In response to the crisis, the group plans to cut 50,000 jobs in Germany by 2030. “This is a tough environment, and we need to adapt to stay competitive,” said Blume during a press briefing in Wolfsburg on Tuesday. The job cuts go beyond the 35,000 reductions already agreed with trade unions at the end of 2024.

According to Euro News, revenue remained steady at around €322 billion, but operating profit nearly halved to €8.9 billion. CFO Arno Antlitz highlighted the difficult conditions, pointing to “geopolitical tensions, new trade barriers, and increasing competition, particularly from China.”

Volkswagen shares, however, rose almost 3.7% in Frankfurt, after Donald Trump commented on Iran sanctions and a potential end to the conflict.

Volkswagen layoffs: Which brands will be affected?

Volkswagen had already agreed with trade unions at the end of 2024 to cut 35,000 jobs by 2030 at its main Volkswagen brand. This was part of a larger plan to save €15 billion a year, according to AFP.

The new cuts will come from premium brands like Audi and Porsche, as well as Volkswagen’s software subsidiary, Cariad, Blume added. This step is part of Volkswagen’s broader strategy to reduce costs and stay competitive amid global challenges.

Volkswagen layoffs: Problems in China and the US

Volkswagen did grow in Europe, but it wasn’t enough to offset declines in China and North America. Trump-era tariffs hit Volkswagen’s US sales hard. Changes to environmental rules and the loss of government subsidies slowed demand for electric vehicles, affecting projects like the new Scout electric pick-up truck plant.

According to Euro News, in China, Volkswagen’s most important growth market, local rivals like BYD, Geely, and Nio are closing the technology gap and capturing more market share. Volkswagen is responding with an “in China for China” strategy, focusing on local development and supply chains.

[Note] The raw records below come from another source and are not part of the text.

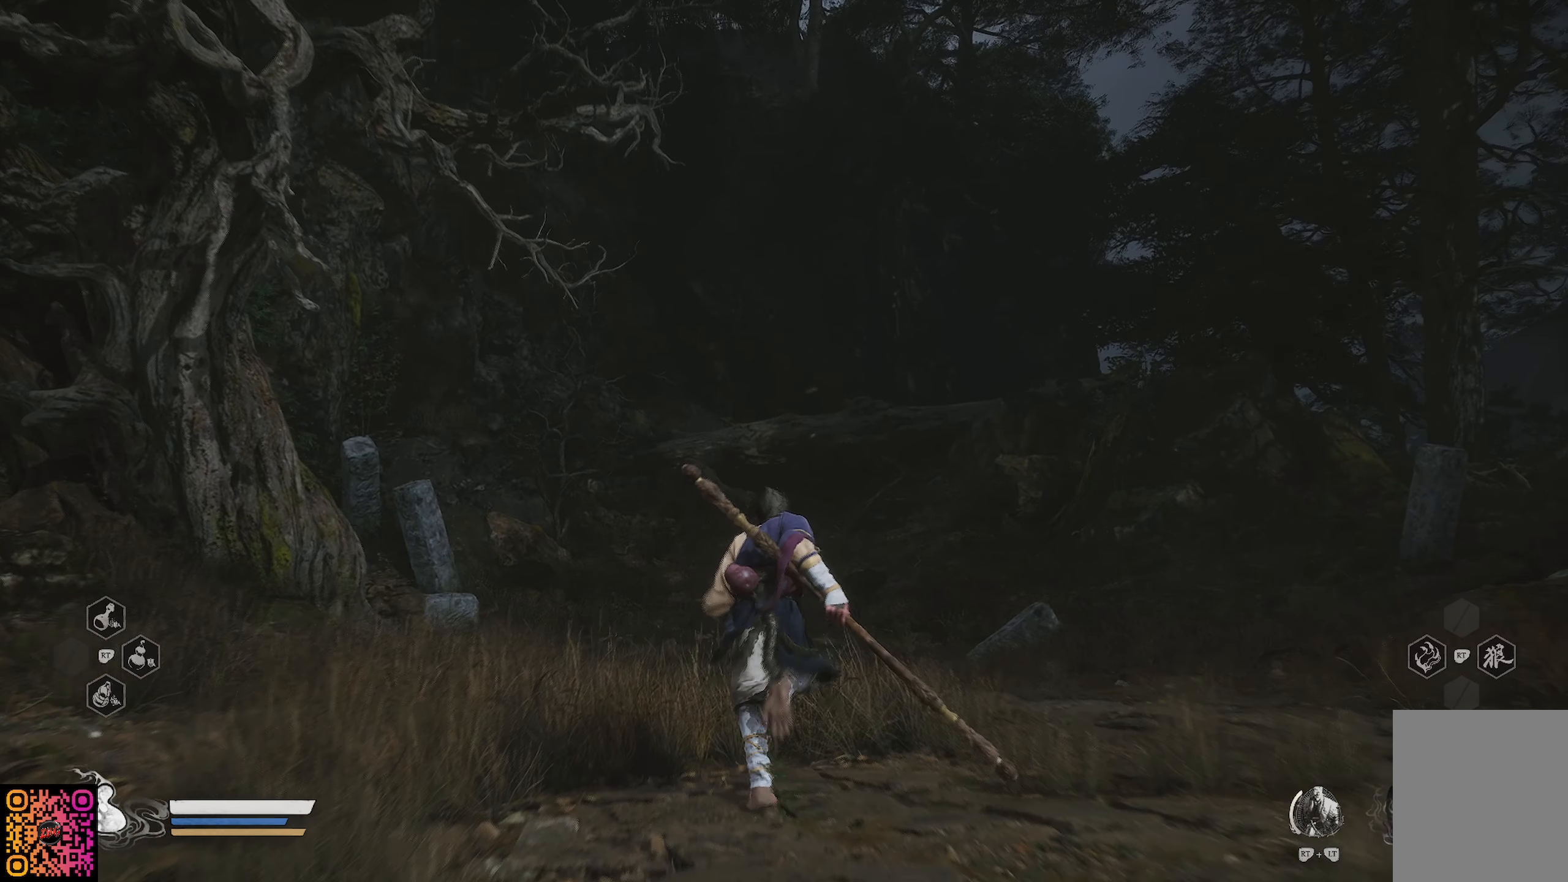
{"buttons": [], "left_stick": "center", "right_stick": "down-left", "events": [[83, "left_stick", "up-left"], [350, "left_stick", "center"]]}
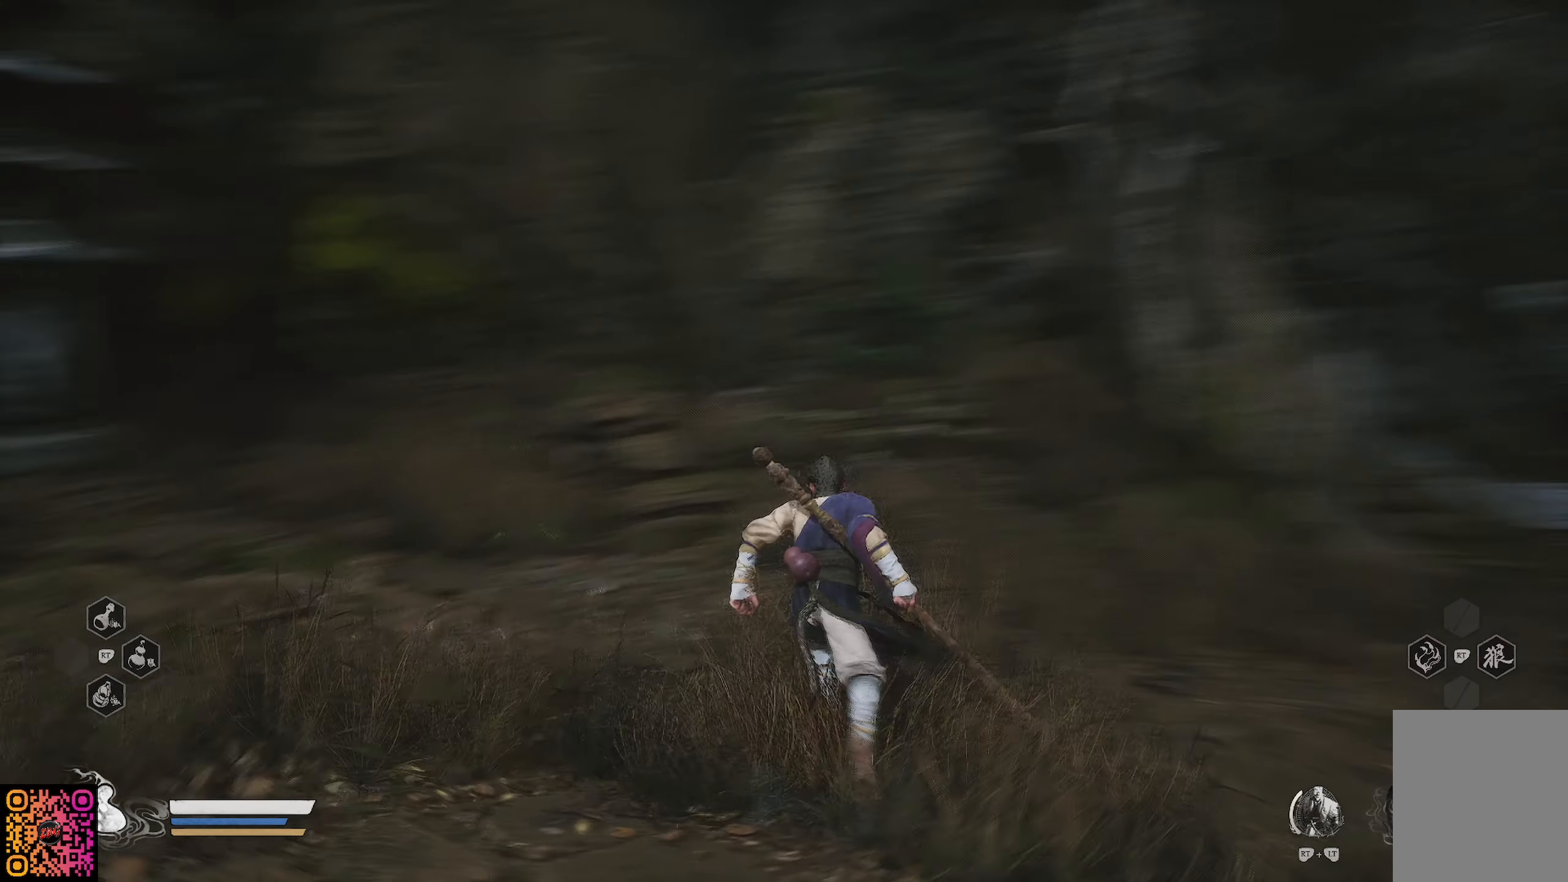
{"buttons": [], "left_stick": "up-left", "right_stick": "center", "events": [[150, "right_stick", "center"], [367, "left_stick", "up-left"]]}
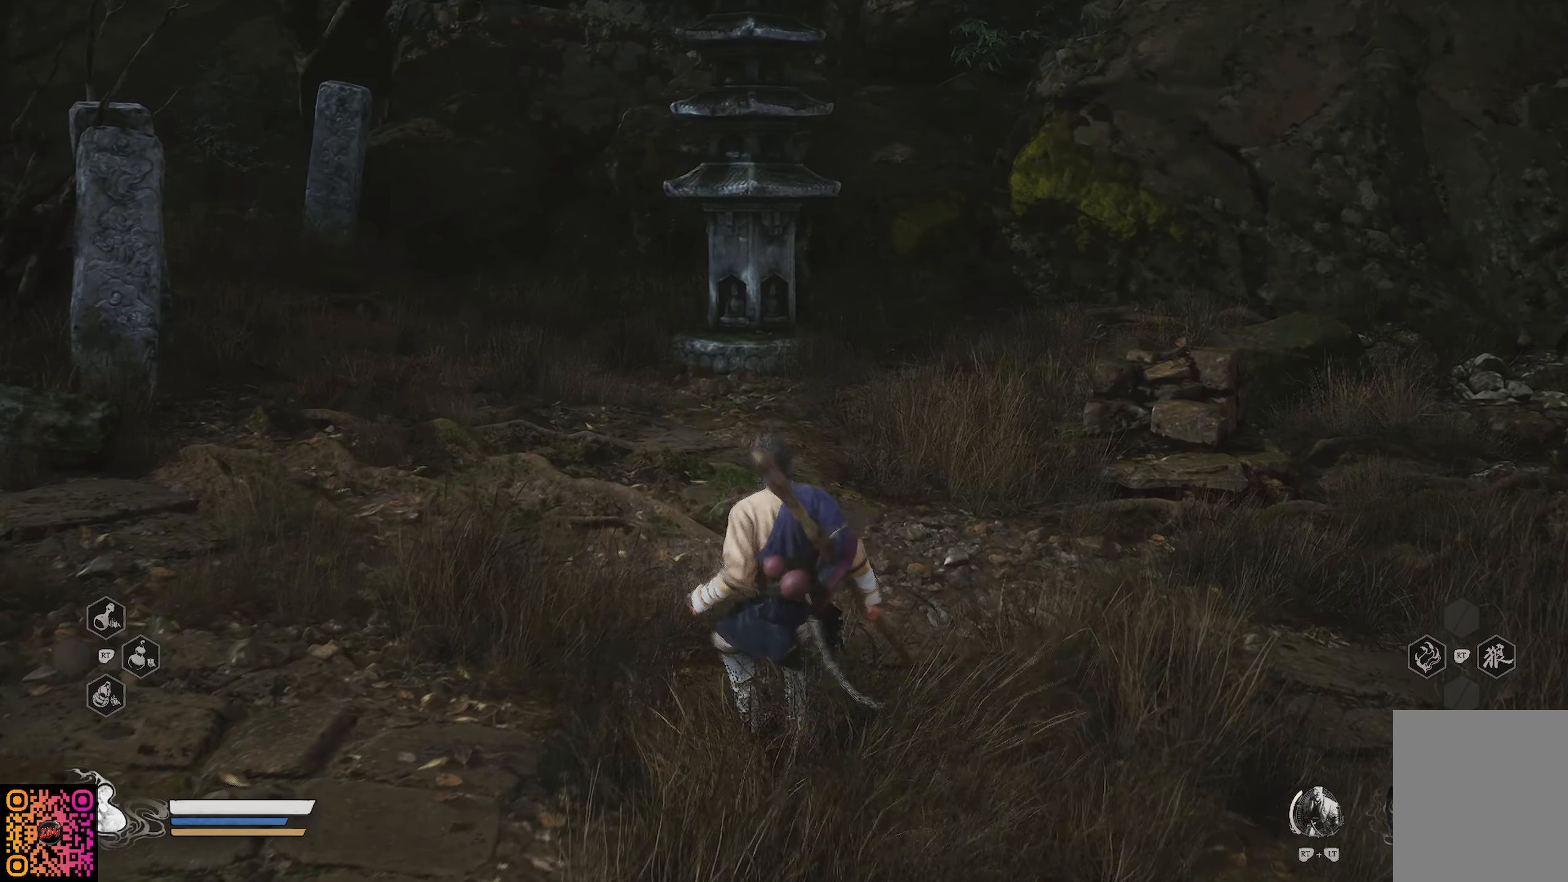
{"buttons": [], "left_stick": "center", "right_stick": "left", "events": [[267, "right_stick", "left"], [400, "left_stick", "center"]]}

Porsche, the sports car brand, has felt the impact more than most. Chinese sales dropped, and the brand absorbed the costs of changing strategy.

Back in  2015, Volkswagen was caught installing software in diesel vehicles to cheat emissions tests. The scandal wiped billions off the company’s market value, led to criminal prosecutions, and cost the group over €30 billion in fines, settlements, and recalls worldwide. Experts now believe the current struggles could be even more damaging.

Even so, there are signs of recovery. The final quarter of 2025 showed better performance than earlier in the year. Volkswagen expects profitability to improve in 2026, with an operating margin forecast of 4.0–5.5%, up from 2.8% in 2025.